I got an e-mail yesterday from a couple who bought a new motorhome last year and have been unhappy with it ever since. They said that both the dealer from whom they bought the coach and the manufacturer have both refused to address their complaints. This is not uncommon, and it is part of the reason why I have said for years that the worst part of the RV lifestyle is the poor quality of so many RVs on the market, and the total lack of support from so many dealers and manufacturers after the sale.
However, there is a flip side to this coin, and in this case, after reading the detailed e-mail the couple sent me, my first response was “huh?” Their first complaint is that the motorhome only has a 75 gallon fresh water tank and a 50 gallon black tank. They do not feel that this is adequate for their needs and they want the manufacturer to put in larger tanks.
Huh? Didn’t they read the specs on the rig before they bought it? That’s about average for most motorhomes, and about what we have in our Winnebago Ultimate Advantage. We get along just fine. Assuming that there is even room to do so, why in the world would they expect the manufacturer to change out their standard tanks for larger custom tanks, and absorb the cost?

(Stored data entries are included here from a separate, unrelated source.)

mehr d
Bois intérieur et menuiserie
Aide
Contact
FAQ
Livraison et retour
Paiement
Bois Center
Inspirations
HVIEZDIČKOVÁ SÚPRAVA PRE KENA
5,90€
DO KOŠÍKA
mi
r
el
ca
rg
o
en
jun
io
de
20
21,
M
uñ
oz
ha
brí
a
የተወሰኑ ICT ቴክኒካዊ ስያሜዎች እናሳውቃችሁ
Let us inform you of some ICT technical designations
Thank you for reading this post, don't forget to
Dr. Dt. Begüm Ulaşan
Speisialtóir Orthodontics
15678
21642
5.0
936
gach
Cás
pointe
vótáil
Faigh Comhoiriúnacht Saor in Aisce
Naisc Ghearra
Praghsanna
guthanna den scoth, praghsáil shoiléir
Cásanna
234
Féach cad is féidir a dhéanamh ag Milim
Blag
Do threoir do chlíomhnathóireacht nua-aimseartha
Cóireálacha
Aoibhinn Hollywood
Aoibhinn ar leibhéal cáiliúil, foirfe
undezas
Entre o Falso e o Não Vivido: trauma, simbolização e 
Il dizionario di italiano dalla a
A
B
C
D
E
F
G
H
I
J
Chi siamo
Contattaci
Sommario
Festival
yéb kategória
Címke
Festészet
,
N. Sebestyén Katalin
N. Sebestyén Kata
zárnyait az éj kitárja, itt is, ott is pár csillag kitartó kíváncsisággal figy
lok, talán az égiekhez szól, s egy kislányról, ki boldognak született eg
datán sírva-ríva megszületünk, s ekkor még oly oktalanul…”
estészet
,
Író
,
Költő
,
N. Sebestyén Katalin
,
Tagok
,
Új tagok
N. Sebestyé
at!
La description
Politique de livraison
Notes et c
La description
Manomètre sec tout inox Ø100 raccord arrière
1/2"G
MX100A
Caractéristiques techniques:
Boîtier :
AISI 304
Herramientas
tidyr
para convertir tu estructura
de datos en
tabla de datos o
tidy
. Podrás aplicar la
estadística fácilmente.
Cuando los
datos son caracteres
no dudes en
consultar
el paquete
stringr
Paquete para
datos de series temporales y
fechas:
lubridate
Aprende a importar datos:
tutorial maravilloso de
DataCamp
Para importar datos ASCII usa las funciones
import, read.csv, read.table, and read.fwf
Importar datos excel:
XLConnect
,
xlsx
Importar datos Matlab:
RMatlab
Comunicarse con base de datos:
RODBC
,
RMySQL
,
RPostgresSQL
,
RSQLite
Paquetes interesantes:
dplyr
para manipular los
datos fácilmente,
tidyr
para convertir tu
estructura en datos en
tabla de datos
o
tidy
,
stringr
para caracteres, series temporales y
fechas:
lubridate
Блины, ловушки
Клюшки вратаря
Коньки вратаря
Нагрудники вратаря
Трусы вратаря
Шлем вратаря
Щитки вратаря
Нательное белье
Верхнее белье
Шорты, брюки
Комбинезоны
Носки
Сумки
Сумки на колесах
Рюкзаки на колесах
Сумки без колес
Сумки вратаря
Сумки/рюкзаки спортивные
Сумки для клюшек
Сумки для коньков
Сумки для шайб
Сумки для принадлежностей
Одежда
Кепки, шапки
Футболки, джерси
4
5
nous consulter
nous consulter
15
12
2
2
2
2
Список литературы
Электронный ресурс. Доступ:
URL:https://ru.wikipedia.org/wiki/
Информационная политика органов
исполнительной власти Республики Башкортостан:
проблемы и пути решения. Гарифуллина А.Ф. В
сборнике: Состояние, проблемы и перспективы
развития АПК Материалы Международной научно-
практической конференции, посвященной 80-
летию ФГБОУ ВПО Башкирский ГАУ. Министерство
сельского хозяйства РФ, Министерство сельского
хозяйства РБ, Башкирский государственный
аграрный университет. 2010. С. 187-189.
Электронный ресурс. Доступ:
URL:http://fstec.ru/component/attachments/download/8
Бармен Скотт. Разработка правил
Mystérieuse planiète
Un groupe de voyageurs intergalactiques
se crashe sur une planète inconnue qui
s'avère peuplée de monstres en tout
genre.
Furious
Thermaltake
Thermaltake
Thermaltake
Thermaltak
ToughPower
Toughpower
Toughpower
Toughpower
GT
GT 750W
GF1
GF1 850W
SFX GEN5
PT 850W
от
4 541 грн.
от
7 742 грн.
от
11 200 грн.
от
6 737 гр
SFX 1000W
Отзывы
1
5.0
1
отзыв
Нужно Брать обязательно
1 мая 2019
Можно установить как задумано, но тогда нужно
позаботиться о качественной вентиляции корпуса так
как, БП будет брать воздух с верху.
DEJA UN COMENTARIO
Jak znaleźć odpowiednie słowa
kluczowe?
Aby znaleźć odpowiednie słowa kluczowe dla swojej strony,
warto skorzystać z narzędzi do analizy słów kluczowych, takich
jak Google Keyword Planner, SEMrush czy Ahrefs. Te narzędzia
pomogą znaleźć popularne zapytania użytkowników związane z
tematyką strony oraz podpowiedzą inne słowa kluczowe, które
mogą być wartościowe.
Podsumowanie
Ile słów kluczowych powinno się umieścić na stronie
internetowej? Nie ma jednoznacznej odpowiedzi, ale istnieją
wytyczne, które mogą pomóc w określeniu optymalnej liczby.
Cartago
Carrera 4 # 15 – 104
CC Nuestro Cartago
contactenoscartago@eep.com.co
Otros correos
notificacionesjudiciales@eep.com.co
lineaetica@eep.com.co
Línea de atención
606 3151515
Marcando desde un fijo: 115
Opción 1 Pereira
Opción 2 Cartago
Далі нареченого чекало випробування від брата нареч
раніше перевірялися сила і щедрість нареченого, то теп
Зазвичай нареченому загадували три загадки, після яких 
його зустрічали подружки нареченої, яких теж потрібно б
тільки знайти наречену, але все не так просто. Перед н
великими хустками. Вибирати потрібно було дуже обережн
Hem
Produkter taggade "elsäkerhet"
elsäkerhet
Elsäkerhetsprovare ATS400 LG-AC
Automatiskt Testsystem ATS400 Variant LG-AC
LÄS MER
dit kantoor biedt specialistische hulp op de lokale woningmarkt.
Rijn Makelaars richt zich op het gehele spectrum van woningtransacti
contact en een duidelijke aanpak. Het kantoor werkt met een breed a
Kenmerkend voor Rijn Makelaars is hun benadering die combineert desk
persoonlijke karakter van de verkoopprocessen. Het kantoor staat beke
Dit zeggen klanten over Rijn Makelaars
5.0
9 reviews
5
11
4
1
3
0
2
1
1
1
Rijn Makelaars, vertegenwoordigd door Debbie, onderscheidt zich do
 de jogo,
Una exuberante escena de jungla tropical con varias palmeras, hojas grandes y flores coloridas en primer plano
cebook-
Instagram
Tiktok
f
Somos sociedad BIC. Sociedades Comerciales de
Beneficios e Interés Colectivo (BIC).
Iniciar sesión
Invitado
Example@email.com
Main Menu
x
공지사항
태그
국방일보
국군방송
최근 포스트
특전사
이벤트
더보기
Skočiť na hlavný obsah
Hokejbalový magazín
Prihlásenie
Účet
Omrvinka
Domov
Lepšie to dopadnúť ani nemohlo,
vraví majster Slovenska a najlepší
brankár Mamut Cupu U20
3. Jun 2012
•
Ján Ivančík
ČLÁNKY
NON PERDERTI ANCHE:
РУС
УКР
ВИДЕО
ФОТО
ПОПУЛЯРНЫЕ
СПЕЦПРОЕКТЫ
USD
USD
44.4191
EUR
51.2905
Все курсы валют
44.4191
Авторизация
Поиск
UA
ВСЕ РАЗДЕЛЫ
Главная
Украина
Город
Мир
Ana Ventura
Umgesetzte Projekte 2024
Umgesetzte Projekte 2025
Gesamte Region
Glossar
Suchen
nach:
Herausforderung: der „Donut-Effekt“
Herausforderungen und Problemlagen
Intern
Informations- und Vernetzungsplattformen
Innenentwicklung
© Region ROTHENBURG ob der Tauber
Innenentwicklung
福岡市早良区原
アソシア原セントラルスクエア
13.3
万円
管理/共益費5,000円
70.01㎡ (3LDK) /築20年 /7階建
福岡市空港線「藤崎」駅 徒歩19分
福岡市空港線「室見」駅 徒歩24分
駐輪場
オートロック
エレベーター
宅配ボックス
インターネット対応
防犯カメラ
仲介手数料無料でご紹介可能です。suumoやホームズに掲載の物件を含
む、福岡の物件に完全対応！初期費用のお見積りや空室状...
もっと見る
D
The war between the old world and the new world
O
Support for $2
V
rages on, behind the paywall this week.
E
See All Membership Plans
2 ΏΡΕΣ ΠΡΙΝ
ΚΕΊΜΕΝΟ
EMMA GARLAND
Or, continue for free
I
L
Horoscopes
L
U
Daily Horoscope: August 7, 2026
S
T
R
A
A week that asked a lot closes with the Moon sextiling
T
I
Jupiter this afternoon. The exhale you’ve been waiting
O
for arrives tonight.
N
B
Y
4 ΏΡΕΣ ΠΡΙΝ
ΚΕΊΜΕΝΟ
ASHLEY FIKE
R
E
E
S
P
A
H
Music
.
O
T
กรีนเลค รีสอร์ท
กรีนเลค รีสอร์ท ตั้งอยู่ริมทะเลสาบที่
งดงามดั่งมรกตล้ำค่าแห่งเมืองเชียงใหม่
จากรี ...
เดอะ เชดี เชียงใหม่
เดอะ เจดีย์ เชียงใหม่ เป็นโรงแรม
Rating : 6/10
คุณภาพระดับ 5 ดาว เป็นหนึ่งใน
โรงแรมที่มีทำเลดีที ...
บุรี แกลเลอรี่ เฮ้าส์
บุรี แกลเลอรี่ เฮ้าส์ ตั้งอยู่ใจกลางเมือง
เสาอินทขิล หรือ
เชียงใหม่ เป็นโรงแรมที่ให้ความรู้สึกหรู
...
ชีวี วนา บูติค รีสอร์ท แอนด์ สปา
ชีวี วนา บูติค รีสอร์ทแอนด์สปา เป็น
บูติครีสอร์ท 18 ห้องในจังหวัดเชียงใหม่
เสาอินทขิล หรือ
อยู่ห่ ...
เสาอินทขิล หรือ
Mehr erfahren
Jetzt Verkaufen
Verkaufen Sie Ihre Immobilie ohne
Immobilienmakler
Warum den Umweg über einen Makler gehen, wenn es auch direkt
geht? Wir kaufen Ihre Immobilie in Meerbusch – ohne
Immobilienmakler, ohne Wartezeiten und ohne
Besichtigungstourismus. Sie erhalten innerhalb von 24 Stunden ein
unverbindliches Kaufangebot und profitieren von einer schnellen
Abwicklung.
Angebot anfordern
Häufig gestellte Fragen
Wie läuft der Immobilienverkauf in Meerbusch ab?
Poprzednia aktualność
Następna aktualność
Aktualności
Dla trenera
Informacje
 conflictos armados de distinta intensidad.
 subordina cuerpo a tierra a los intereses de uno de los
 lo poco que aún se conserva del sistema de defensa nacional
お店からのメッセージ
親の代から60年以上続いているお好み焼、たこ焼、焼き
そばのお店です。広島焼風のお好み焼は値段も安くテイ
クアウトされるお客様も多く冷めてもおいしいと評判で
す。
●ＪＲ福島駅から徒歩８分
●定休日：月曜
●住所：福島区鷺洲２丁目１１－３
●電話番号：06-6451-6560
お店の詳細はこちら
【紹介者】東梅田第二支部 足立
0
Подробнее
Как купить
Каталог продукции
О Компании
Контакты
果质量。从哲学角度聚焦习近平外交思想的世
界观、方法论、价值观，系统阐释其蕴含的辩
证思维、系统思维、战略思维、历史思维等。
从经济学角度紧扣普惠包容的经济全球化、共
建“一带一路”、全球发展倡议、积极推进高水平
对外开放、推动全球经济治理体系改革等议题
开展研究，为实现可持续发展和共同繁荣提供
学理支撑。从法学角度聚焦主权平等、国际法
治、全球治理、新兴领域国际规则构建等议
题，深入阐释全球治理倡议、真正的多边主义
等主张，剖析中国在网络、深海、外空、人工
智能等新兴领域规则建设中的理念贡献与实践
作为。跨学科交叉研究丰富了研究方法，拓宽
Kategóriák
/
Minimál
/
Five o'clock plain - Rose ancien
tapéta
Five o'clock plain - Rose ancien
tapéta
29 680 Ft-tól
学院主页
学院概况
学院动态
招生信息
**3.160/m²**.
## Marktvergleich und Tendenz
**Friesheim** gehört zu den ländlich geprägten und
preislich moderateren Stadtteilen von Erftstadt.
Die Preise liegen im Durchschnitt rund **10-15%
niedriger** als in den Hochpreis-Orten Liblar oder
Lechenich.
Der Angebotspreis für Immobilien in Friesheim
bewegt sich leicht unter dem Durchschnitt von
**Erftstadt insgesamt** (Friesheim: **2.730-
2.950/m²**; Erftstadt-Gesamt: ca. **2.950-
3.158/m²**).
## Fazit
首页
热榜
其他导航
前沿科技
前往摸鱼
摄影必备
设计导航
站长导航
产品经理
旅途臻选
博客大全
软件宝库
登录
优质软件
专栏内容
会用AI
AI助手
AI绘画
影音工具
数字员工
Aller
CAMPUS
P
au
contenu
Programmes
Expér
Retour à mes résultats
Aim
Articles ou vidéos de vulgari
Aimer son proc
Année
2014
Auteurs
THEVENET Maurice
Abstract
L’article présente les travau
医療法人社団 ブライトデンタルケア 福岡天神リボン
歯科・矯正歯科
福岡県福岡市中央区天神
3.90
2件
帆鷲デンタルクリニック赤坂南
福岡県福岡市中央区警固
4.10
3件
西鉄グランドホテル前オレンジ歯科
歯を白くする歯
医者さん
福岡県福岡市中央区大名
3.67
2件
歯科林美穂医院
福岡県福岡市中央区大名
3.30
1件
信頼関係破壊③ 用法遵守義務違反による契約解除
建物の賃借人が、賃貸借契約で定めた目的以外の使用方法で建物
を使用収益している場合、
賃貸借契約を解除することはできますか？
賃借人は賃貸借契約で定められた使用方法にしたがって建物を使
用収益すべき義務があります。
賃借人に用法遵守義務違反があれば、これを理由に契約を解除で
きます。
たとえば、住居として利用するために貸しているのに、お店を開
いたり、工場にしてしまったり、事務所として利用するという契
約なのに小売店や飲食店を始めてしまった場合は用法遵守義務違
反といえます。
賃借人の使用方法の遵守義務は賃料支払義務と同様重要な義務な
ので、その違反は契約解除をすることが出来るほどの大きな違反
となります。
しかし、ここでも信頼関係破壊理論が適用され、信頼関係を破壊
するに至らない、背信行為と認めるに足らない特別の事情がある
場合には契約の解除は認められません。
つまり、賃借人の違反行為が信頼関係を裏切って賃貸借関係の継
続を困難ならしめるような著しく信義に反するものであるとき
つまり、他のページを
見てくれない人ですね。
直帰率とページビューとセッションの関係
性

Another complaint is that the rooftop air conditioners did not keep the motorhome sufficiently cool during a trip through Arizona, Nevada, and southern California last summer. The fact is that RVs are not terribly energy efficient, they have poor insulation, and on a very hot day, their air conditioners will typically only lower the ambient temperature about 20 degrees. So on a 100 degree day, which is not at all uncommon in the Southwest during the summertime, the best they can expect is about 80 degrees inside the RV.
Their third complaint is that the motorhome is only rated to tow 5,000 pounds and they want to tow their full size pickup behind them, with a full size Honda Goldwing motorcycle in the bed. The combination far exceeds their towing capacity. Their e-mail says that they were aware of the towing capacity when they bought the motorhome but “any motorhome sold today should be able to pull at least as much as we want to.”
I wrote back and told this couple that they really needed to be realistic. I think they are expecting way too much, and if I were running the dealership that sold them the RV, or the company that built it, I would not be able to help them either. I think they bought the wrong coach to start with, based on what they want to tow, and I wonder how much experience they have with RVs and how much research they did before they bought it.
They reminded me of two other unhappy RV owners I have come across in the past; one was a guy whose cats clawed up his sofa, and he wanted the factory to give him new one under warranty; and the other was a fellow who made several modifications to his rig himself, and butchered the job, then wanted the manufacturer to make it right under warranty.
I think one of the good things that will come about from the downturn in the RV industry is that several companies who made shoddy products and ignored customers’ valid complaints have fallen by the wayside, while the companies that made quality products and stood behind them have survived. But there are some customers that no company will ever be able to satisfy, no matter how hard they try.
Before I close, I want to tell you about an interesting new program that I just learned about called Harvest Hosts, which is developing a network of RV friendly farms and wineries that invite RVers in self-contained rigs to visit and stay overnight (no more than 24 hours) for free. The farms and wineries don’t provide any services, just a safe and unique setting where you can park overnight, shop for local products, and experience what the local farm or winery has to offer.
It sounds like it would be an interesting change of pace from typical RV parks and campgrounds. As I said, they’re new and have some growing to do, but check out their website at www.harvesthosts.com and let me know what you think. I like the idea.
Thought For The Day – When you go into court, your fate is in the hands of twelve people who aren’t smart enough to get out of jury duty.